Steam cut broccoli stalk[s], leaves, and florets until bright green and just soft but still a bit crunchy [about 3 - 5 minutes]. In a large cast iron skillet, saute kale in 1 T. of the olive oil over medium-high heat until the kale is bright green and just soft. Place broccoli in a large food processor and pulse to chop into small pieces. Place into a large glass bowl and repeat with the kale and parsley. Place with chopped broccoli, cover, and set aside. In same large cast iron skillet pour in remaining 1 T. olive oil and bring to just hot. Carefully add beans, toss and let sit a minute or so. Stir and repeat. Beans should begin to brown on edges. Remove from heat and add to bowl with broccoli, kale, and parsley. Add toasted sunflower seeds and dressing and gently toss it all together adding more dressing if necessary. Serve warm.

Adapted from Delicious Living Magazine: November 2013 Issue, p. 34
Serves 4 - 6

6 cups of loosely packed arugula, rinsed and spun or patted dry
1 medium to large onion, chopped
1 1/2 c. sliced celery [may be available at Farmer's Market into November] - rinsed and sliced
1 large or 2 small kohlrabi - rinsed, peeled, and chopped
2 large radishes - rinsed and chopped
1 - 2 medium-large carrots - rinsed, quartered, and sliced
1 - 2 T. extra virgin olive oil
1 c. hulled, gluten-free buckwheat groats or kasha [soaked for 4 - 6 hours, drained, and rinsed]
4 c. pure water
1 tsp. sea salt
1/2 c. pumpkin seeds, toasted*
1/2 - 3/4 c. dressing [recipe shown above], adjust to taste
Roasted white or garbanzo beans ["Mildly Spicy" recipe], optional

In a medium sized stainless steel saucepan bring 4 c. water to boil. Add salt and soaked buckwheat groats. Cook for 7 - 10 minutes or until just soft. Drain in a fine mesh strainer, rinse briefly with cold water, place in glass serving bowl, cover and set aside. In a large cast iron skillet place oil and onion. Bring to sizzle and then reduce heat to medium low, stirring occasionally, until the onion is soft and just transparent. Add celery and carrots and cook for a few more minutes. Add kohlrabi and radishes and cook another few minutes or until vegetables are just soft and warm but remain crunchy.
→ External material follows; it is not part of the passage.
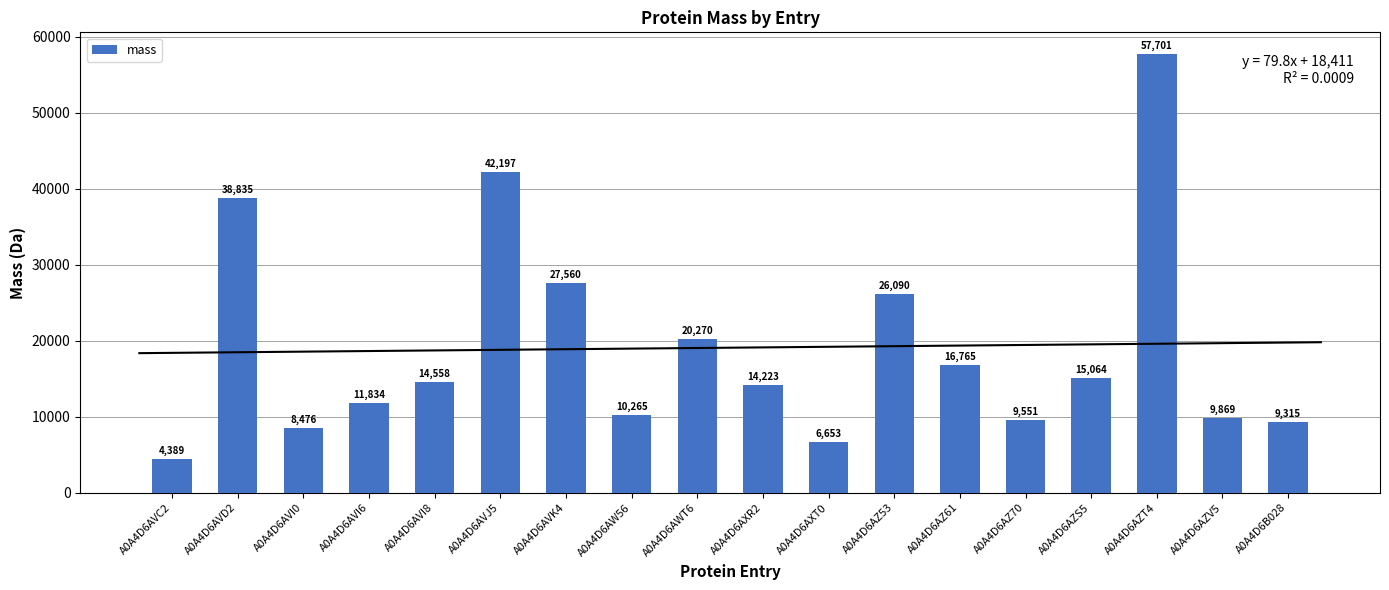

How many values are below 14558?

9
Remove from heat and add to cooked buckwheat. Sprinkle in toasted pumpkin seeds, dressing, and stir until well mixed. Place about 1 cup of arugula on 6 plates [or simply in a large serving bowl] and top with a large scoop of the warm kasha salad. Garnish with roasted white or garbanzo beans [optional] and serve warm.

*To toast nuts or seeds: If you have a toaster oven, spread nuts or seeds out on a baking sheet. Using the "Toast: 1" or lowest setting, cook until beeper goes off. If you are using a skillet: place nuts or seeds in skillet and bring heat to high. Toss continuously until nuts / seeds become slightly browned, adjusting heat as necessary. If you are using an oven: place nuts / seeds on baking sheet and place in 300 degree preheated oven. Watch carefully and remove when they are slightly browned or smell really nutty.